Tucker Carlson was on the news the other night, apologizing for being wrong about Putin. Well, he wasn’t exactly pulling a “full Catholic” (“My fault, my fault, my most grievous fault,”) It was more of a, “Well, okay, I got some of it wrong; but it’s because everyone else acted stupidly, and how was I to expect that everyone else was going to act so stupidly?”

In other words, Tucker took a look at the footage coming out of Ukraine, with smoldering buildings, screaming children, and fires near a nuclear reactor, and he decided that — just perhaps — being harder on Joe Biden than on the heartless architect of this evil assault was a bad idea.

Tucker is typical of many media types on the right who have decided that Ronald Reagan is an outdated symbol of conservative glory and that Republicans should become more like Charles Lindbergh:  Isolationism today, isolationism tomorrow, isolationism forever. I don’t remember hearing Ronnie saying, “Mr. Gorbachev, tear down this wall–but only if you want to, and take your time about it since we’re not in a rush.”

If I sound petulant and a bit bitter, it’s only because I am.  The attitudes and reactions of many on the right have astounded me from the day Putin decided to march across the border of a sovereign nation and seize it.

The other night, I’d had enough. I cracked my knuckles and began to tweet:

“I promised not to preach. I lied,” I confessed. “Watching scenes of the destruction in Ukraine and desperate families at train stations, I feel helpless and angry. My anger is at Putin, Russia, and anyone still preaching non-intervention.

“Fear is legitimate, including fear of nuclear incidents.
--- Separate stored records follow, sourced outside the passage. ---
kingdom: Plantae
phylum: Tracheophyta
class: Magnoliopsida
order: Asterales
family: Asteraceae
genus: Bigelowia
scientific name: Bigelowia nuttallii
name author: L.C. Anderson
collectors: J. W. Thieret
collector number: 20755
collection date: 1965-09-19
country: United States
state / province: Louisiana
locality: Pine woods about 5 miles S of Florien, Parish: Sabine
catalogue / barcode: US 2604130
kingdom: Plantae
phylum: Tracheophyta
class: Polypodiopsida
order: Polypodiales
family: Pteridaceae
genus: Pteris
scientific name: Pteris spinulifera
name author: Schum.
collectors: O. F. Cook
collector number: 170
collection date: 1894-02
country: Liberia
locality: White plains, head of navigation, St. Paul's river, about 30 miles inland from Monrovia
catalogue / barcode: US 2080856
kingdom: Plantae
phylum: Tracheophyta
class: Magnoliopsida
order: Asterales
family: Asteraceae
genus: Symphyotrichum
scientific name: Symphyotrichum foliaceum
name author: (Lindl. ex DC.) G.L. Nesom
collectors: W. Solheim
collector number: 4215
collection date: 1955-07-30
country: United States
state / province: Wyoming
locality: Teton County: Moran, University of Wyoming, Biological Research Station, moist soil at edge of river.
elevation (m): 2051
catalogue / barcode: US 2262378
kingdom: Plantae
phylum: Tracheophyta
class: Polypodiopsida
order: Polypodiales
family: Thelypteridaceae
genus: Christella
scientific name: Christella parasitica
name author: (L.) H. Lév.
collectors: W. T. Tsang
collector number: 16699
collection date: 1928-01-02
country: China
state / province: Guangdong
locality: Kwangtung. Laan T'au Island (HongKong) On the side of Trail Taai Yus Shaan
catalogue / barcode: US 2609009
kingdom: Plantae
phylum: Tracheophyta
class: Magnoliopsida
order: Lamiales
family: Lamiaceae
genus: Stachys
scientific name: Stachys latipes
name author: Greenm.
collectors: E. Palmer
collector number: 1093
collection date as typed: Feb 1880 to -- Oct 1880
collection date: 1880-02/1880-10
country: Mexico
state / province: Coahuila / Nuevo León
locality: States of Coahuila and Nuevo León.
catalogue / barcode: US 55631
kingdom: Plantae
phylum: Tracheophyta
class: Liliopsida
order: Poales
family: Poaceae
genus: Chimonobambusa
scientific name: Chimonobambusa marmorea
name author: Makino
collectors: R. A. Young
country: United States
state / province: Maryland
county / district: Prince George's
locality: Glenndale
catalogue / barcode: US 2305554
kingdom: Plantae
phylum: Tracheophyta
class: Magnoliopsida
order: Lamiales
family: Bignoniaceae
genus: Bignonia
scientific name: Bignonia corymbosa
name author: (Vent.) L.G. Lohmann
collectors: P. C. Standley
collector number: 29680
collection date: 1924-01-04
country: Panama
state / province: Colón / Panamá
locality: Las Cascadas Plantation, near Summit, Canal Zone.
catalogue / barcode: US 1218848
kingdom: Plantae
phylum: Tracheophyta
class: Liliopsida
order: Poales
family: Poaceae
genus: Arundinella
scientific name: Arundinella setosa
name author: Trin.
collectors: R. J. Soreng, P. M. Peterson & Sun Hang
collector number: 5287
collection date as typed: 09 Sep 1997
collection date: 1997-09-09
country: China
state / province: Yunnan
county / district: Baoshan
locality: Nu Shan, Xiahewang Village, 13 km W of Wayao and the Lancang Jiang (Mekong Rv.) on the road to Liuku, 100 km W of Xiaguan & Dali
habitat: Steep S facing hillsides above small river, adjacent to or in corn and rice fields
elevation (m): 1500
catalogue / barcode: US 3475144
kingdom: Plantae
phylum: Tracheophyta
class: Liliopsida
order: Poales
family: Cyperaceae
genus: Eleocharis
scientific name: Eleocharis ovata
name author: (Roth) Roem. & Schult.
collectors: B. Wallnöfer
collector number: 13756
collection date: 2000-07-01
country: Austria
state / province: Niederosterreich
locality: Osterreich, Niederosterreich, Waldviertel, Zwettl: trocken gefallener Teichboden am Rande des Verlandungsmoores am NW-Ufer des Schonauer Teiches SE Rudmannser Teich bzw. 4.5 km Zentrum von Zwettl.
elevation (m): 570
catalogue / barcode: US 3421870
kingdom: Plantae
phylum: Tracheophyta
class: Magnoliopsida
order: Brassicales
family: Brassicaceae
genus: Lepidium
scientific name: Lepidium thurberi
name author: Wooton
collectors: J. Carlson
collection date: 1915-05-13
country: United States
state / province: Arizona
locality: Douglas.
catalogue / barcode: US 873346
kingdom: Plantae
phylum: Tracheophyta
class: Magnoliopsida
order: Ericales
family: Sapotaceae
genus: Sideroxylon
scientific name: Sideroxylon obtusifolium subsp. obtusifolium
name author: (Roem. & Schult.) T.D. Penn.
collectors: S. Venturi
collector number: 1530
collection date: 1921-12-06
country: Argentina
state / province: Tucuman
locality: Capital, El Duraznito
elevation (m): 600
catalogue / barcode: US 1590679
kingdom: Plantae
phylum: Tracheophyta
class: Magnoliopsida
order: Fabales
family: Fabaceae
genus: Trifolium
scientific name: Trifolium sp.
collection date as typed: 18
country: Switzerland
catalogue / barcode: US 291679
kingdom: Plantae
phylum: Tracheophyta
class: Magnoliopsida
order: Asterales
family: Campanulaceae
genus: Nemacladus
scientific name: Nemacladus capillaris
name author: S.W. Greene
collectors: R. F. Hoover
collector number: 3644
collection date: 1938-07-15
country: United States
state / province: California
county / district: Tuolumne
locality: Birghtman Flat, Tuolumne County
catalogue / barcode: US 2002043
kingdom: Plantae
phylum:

Ukraine is the home of the ghost town Chernobyl, where ground still crackles and glows with the remnants of the 1986 apocalypse. But to be afraid is understandable. To make isolationism your religion is immoral.”

I went on.

“You do not have to be Jewish to remember the Holocaust. You do not need to be Armenian to remember the genocide. You do not have to be Kurdish to shudder at Saddam Hussein’s name. You do not need to be Bosnian to bow your head when you hear ‘Srebrenica.’ And you do not need to be an immigration lawyer (like me) to remember that almost a million Rwandans were killed in a few months.

“If you think that any of what is going on in Ukraine is not our business or is less important than domestic affairs, you are deluded. Full stop. Full, damn, stop.”

Those words cost me online “friends,” as I expected they would. Because in this craven new world, we are as divided by our politics as we are by rivers, mountains, and generations. We no longer look at things as Americans who stood athwart history telling dictatorial thugs to stop. We have lost our connection with the elders who survived Pearl Harbor and Normandy. And to those who say that, unlike today, America was attacked in 1941 and we were fighting for our survival, I know what’s at stake today: Our identity as the greatest country on earth, a haven for the oppressed and dispossessed.

Call me Jurassic, call me a throwback to naïve and innocent times, but I cannot believe this country and its people are willing to sit back and watch as a violent psychopath with an army bombs women and children back into the Stone Age. I can’t believe our only response to the slaughter of thousands in the heart of Europe will be sanctions and symbolism. Changing “Russian Dressing” to “Freedom Sauce” won’t save a single life.

Ukraine is used to being victimized by the West. The New York Times ignored the man-made famine that took place almost a century ago, which was Stalin’s strategy of genocide against a troublesome people.

Now, at least, attention is being paid. And I have to credit CNN for doing an exceptional job in bringing the horror into our homes. But there are still those who talk about “fake news,” as the embers are still bright near the nuclear reactor. And there are still those who will speak about “warmongers” and cleave onto their tribal relationships.

To me, when innocents are being killed, there are only two tribes: The heroes and the fools. And they are showing themselves more clearly, with each deadly day that passes.